EXERCISE
Copy every line of text from the records below, character for character, and leave the pictures out.

EXTRACTED INFORMATION
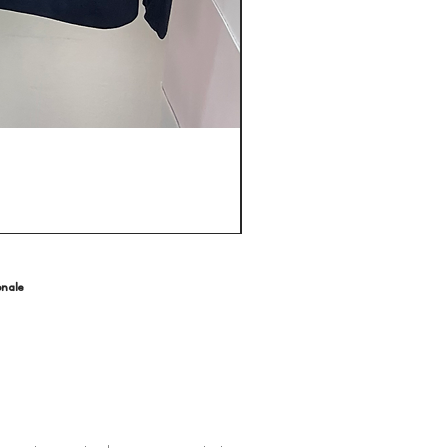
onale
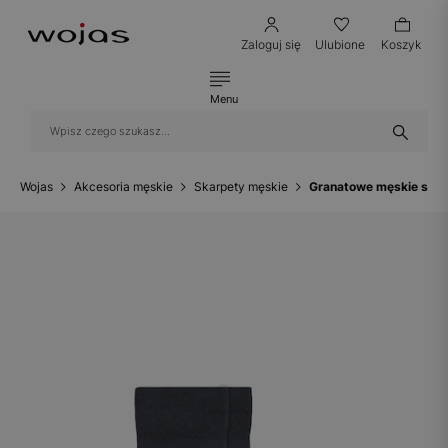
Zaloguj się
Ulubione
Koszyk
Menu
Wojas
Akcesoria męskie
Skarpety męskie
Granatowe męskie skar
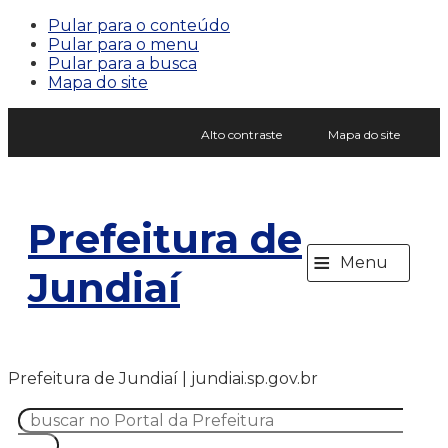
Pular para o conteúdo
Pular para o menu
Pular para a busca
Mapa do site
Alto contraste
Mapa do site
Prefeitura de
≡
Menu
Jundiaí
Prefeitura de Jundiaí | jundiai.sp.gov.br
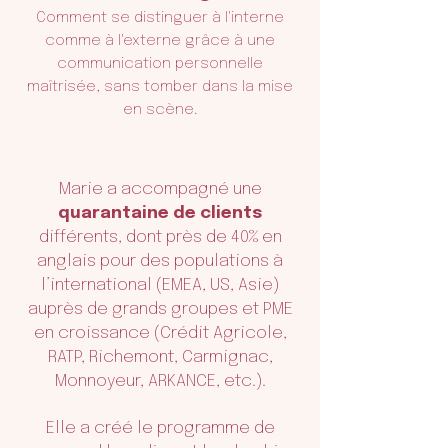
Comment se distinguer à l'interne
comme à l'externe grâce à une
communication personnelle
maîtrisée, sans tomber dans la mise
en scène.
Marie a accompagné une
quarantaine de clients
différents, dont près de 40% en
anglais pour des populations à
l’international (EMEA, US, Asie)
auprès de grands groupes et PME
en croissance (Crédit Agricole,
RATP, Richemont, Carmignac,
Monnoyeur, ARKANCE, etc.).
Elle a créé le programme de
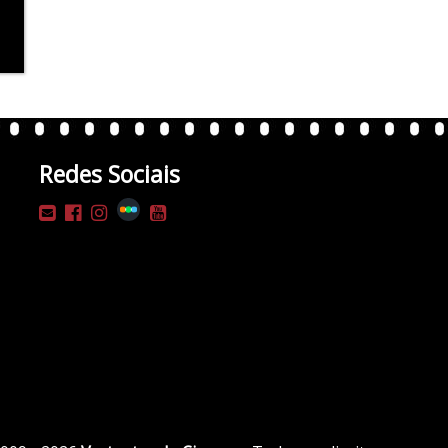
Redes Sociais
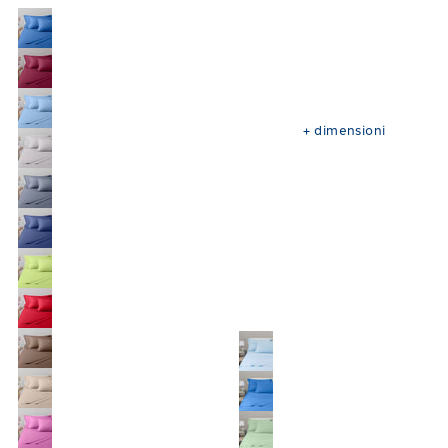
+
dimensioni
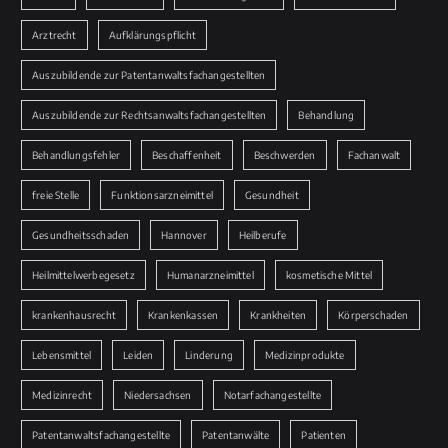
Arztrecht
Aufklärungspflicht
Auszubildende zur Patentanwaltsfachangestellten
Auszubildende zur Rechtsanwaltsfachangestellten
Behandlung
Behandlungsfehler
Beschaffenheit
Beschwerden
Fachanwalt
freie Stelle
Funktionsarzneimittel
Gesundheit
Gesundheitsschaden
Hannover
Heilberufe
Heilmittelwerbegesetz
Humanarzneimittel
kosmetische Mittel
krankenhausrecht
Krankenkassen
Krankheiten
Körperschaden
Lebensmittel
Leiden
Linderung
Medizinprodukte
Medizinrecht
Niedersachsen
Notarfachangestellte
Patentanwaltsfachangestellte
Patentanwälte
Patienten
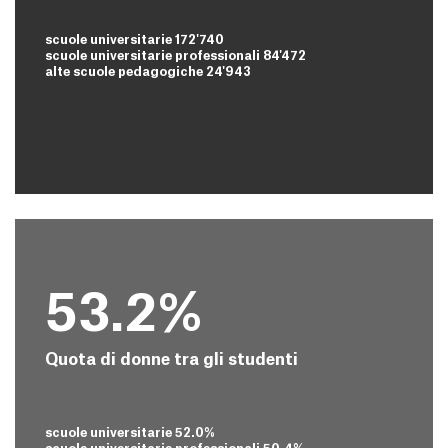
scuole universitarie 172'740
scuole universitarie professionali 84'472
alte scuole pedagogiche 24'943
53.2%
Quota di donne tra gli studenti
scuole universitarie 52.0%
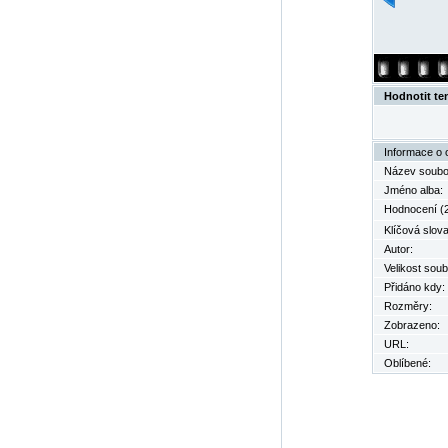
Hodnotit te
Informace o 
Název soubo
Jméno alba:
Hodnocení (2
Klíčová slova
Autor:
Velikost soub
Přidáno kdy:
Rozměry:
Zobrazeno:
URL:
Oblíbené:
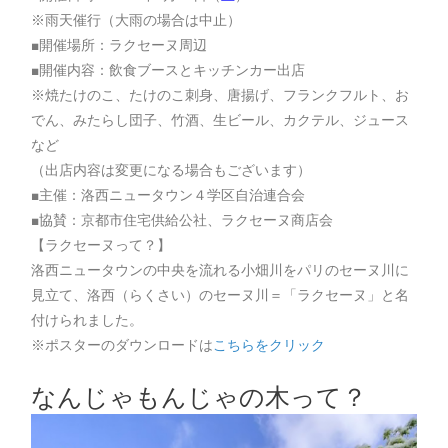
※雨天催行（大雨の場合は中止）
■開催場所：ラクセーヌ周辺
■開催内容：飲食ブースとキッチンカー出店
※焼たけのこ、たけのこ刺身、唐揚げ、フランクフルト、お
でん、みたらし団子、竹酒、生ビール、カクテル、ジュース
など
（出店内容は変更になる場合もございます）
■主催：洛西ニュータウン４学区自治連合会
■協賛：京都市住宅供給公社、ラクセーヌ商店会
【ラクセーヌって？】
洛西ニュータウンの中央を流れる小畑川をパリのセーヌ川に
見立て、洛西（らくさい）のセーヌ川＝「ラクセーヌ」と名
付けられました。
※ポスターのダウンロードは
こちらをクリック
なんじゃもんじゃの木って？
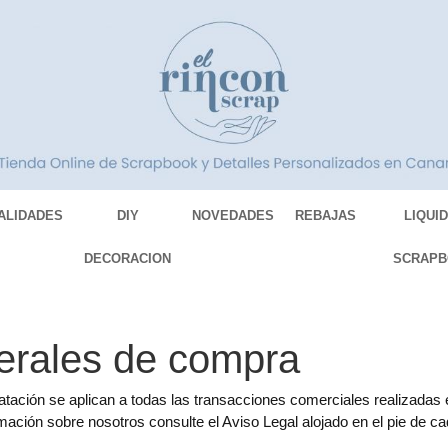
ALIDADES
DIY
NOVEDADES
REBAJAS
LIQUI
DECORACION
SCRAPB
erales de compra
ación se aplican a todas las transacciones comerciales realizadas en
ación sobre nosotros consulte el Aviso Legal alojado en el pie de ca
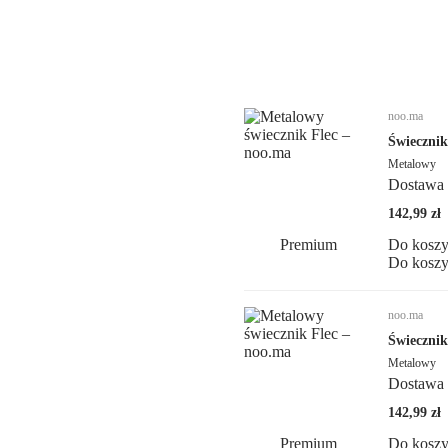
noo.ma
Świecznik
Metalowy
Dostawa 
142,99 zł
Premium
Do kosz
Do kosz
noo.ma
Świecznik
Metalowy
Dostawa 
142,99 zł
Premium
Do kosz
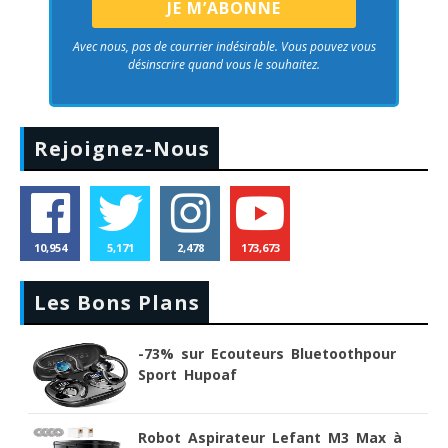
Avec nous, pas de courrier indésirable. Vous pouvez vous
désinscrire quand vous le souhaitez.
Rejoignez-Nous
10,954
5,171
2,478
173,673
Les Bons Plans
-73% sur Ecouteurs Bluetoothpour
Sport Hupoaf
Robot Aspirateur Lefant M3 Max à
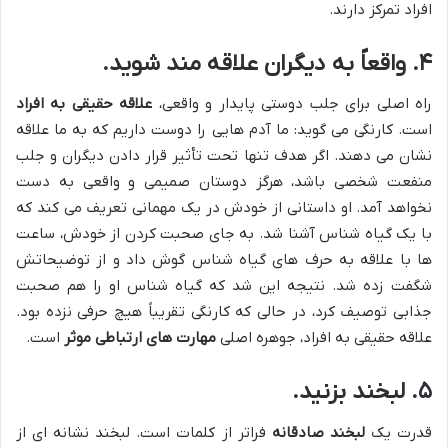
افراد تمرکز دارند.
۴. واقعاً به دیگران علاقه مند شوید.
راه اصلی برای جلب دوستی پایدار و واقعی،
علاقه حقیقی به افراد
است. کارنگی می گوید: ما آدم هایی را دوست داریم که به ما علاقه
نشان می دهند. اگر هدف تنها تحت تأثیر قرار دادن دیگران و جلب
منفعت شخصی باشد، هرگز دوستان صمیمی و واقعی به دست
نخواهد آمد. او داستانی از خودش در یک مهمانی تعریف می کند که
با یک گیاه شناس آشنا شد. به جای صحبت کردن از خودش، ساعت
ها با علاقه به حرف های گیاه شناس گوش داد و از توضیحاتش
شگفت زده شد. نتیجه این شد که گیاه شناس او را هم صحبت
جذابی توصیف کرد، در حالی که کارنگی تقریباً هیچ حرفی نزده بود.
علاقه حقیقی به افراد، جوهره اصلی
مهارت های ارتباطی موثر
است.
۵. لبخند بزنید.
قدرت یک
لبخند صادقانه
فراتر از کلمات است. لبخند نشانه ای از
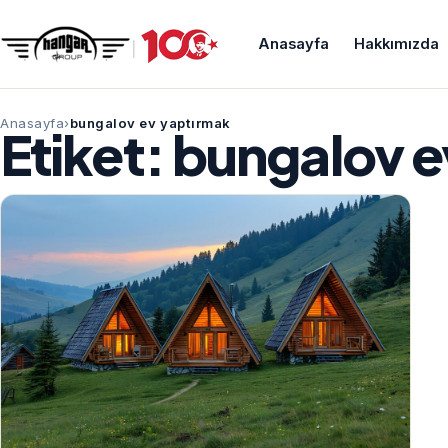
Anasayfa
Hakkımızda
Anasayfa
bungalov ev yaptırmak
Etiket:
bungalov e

EXERCISE ANSWER
onale
Zaloguj się
Ulubione
Koszyk
Menu
Wojas
Akcesoria męskie
Skarpety męskie
Granatowe męskie skar
Pular para o conteúdo
Pular para o menu
Pular para a busca
Mapa do site
Alto contraste
Mapa do site
Prefeitura de
≡
Menu
Jundiaí
Prefeitura de Jundiaí | jundiai.sp.gov.br
Comment se distinguer à l'interne
comme à l'externe grâce à une
communication personnelle
maîtrisée, sans tomber dans la mise
en scène.
Marie a accompagné une
quarantaine de clients
différents, dont près de 40% en
anglais pour des populations à
l’international (EMEA, US, Asie)
auprès de grands groupes et PME
en croissance (Crédit Agricole,
RATP, Richemont, Carmignac,
Monnoyeur, ARKANCE, etc.).
Elle a créé le programme de
Redes Sociais
+
dimensioni
Arztrecht
Aufklärungspflicht
Auszubildende zur Patentanwaltsfachangestellten
Auszubildende zur Rechtsanwaltsfachangestellten
Behandlung
Behandlungsfehler
Beschaffenheit
Beschwerden
Fachanwalt
freie Stelle
Funktionsarzneimittel
Gesundheit
Gesundheitsschaden
Hannover
Heilberufe
Heilmittelwerbegesetz
Humanarzneimittel
kosmetische Mittel
krankenhausrecht
Krankenkassen
Krankheiten
Körperschaden
Lebensmittel
Leiden
Linderung
Medizinprodukte
Medizinrecht
Niedersachsen
Notarfachangestellte
Patentanwaltsfachangestellte
Patentanwälte
Patienten
scuole universitarie 172'740
scuole universitarie professionali 84'472
alte scuole pedagogiche 24'943
53.2%
Quota di donne tra gli studenti
scuole universitarie 52.0%
Hodnotit te
Informace o 
Název soubo
Jméno alba:
Hodnocení (2
Klíčová slova
Autor:
Velikost soub
Přidáno kdy:
Rozměry:
Zobrazeno:
URL:
Oblíbené:
※雨天催行（大雨の場合は中止）
■開催場所：ラクセーヌ周辺
■開催内容：飲食ブースとキッチンカー出店
※焼たけのこ、たけのこ刺身、唐揚げ、フランクフルト、お
でん、みたらし団子、竹酒、生ビール、カクテル、ジュース
など
（出店内容は変更になる場合もございます）
■主催：洛西ニュータウン４学区自治連合会
■協賛：京都市住宅供給公社、ラクセーヌ商店会
【ラクセーヌって？】
洛西ニュータウンの中央を流れる小畑川をパリのセーヌ川に
見立て、洛西（らくさい）のセーヌ川＝「ラクセーヌ」と名
付けられました。
※ポスターのダウンロードは
こちらをクリック
なんじゃもんじゃの木って？
ALIDADES
DIY
NOVEDADES
REBAJAS
LIQUI
DECORACION
SCRAPB
erales de compra
ación se aplican a todas las transacciones comerciales realizadas en
ación sobre nosotros consulte el Aviso Legal alojado en el pie de ca
noo.ma
Świecznik
Metalowy
Dostawa 
142,99 zł
Premium
Do kosz
Do kosz
noo.ma
Świecznik
Metalowy
Dostawa 
142,99 zł
Premium
Do kosz
Avec nous, pas de courrier indésirable. Vous pouvez vous
désinscrire quand vous le souhaitez.
Rejoignez-Nous
10,954
5,171
2,478
173,673
Les Bons Plans
-73% sur Ecouteurs Bluetoothpour
Sport Hupoaf
Robot Aspirateur Lefant M3 Max à
افراد تمرکز دارند.
۴. واقعاً به دیگران علاقه مند شوید.
راه اصلی برای جلب دوستی پایدار و واقعی،
علاقه حقیقی به افراد
است. کارنگی می گوید: ما آدم هایی را دوست داریم که به ما علاقه
نشان می دهند. اگر هدف تنها تحت تأثیر قرار دادن دیگران و جلب
منفعت شخصی باشد، هرگز دوستان صمیمی و واقعی به دست
نخواهد آمد. او داستانی از خودش در یک مهمانی تعریف می کند که
با یک گیاه شناس آشنا شد. به جای صحبت کردن از خودش، ساعت
ها با علاقه به حرف های گیاه شناس گوش داد و از توضیحاتش
شگفت زده شد. نتیجه این شد که گیاه شناس او را هم صحبت
جذابی توصیف کرد، در حالی که کارنگی تقریباً هیچ حرفی نزده بود.
علاقه حقیقی به افراد، جوهره اصلی
مهارت های ارتباطی موثر
است.
۵. لبخند بزنید.
قدرت یک
لبخند صادقانه
فراتر از کلمات است. لبخند نشانه ای از
Anasayfa
Hakkımızda
Anasayfa
bungalov ev yaptırmak
Etiket:
bungalov e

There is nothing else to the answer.